You're reading: Two civilians killed, two wounded overnight by shelling in Luhansk Oblast (UPDATED)

A shell fired by Russian-led forces hit a house in a village of Troitske in Luhansk Oblast early on May 18, killing a father and a 13-year-old boy and wounding the mother of the family and an elder son, Pavlo Zhebrivsky, the head of Donetsk Oblast’s Military and Civilian Administration has reported on his Facebook page.

Zhebrivsky earlier reported that the mother of the family died in hospital but corrected his report later saying that a 36-year-old woman was alive but remained in a critical condition at the intensive care unit at a hospital in Lysychansk city.

The eldest son in the family of four was wounded in the leg by the shell blast.

“The shelling started at night — they all went downstairs to the basement and were there for quite a while,” Zhebrivsky wrote.

“When they thought the danger was gone, they came out of the basement and suddenly the last shell flew in.”

Zhebrivsky added that the family lived in the town of Myronivsky in Donetsk Oblast, but had a summer house in Troitske, a village of 1,400 residents, located just 20 kilometers from the area controlled by the Russian-led troops and just next to the Svitlodarsk bulge
— a salient in the defensive line of Ukraine’s army.

Ukraine’s Joint Forces Operation reported that Russian-led forces shelled Troitske at about 2 a.m. with 122-millimeter artillery.

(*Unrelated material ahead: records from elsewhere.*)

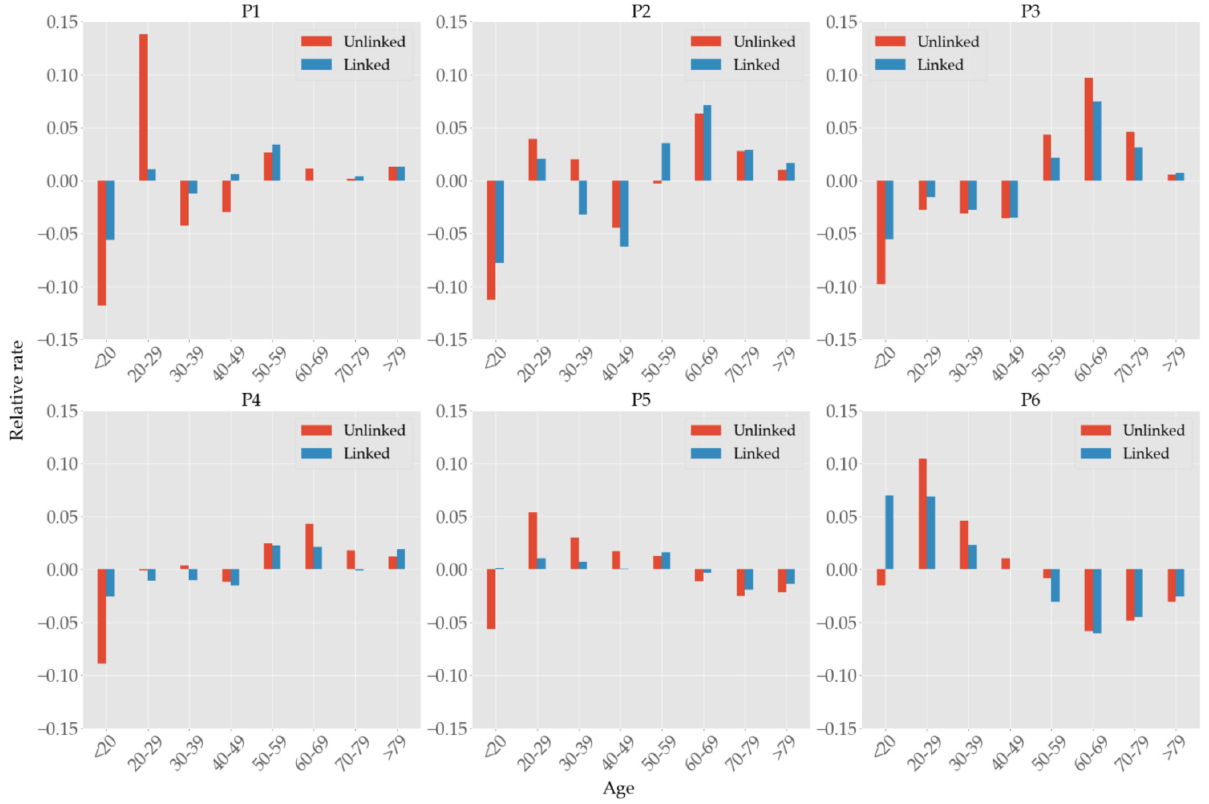
Figure 7. Shares of confirmed cases in each age group relative to its population size. For example, the unlinked cases of <20 in P1 is − 11.8%, meaning that the difference of its infection share and population share is −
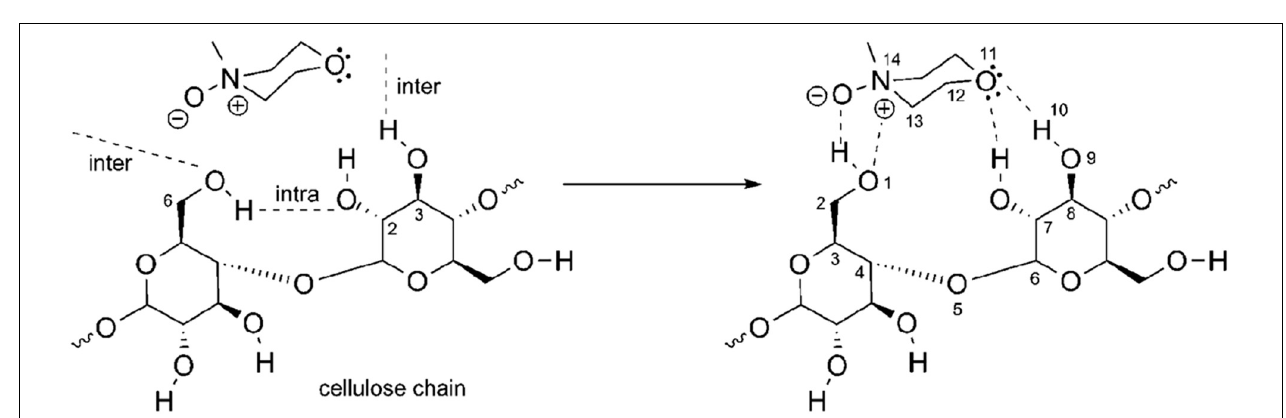
FIGURE 5 | Schematics of Viscose fiber production [addapted from Alagirusamy and Das (2015), Sayyed et al. (2019)].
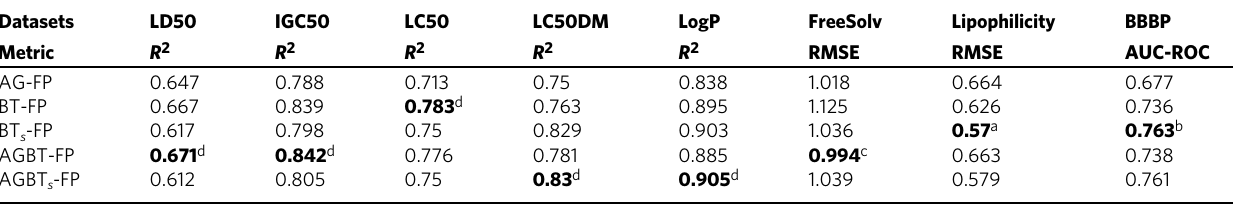
Table 2 Performance of descriptors generated with the AGBT framework on eight datasets.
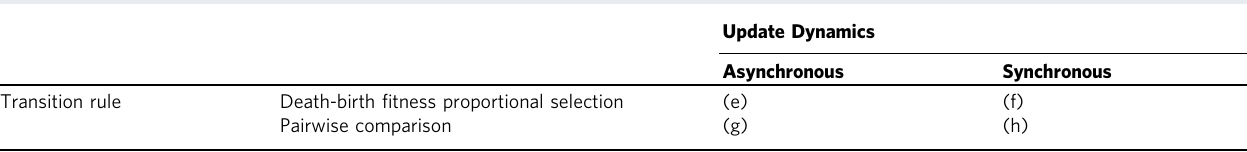
Table 2 Design of sensitivity analysis to study the effect of varying transition rules and update dynamics for the small-world network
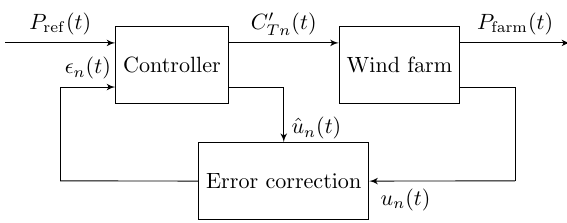
Figure 2. Block diagram of the controlled wind farm system for both controllers. Each controller computes a thrust coefficient com- mand signal C (cid:48) ( t ) using the reference signal P ref ( t ) and an error T n correction term (cid:15) n ( t ). The error correction is computed using the measured velocity u n ( t ) and the predicted velocity ˆ u n ( t ) from the underlying wake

Ukraine’s military counted 15 explosions in the village.

Fighting continued all over the front line throughout May 17, with six Ukrainian soldiers receiving wounds, the military press service said.

A ceasefire called in April for the period of Orthodox Easter has now broken down, and the fighting in Russia’s war against Ukraine has intensified over the week, raising more fears about the civilians living near the front lines.

On May 17 a shell hit a school in the government-controlled city of Svitlodarsk.

On May 16 a shell also damaged a school in the village of Sakhanka, which is occupied by Russian-led troops, according to a report from the International Committee of the Red Cross.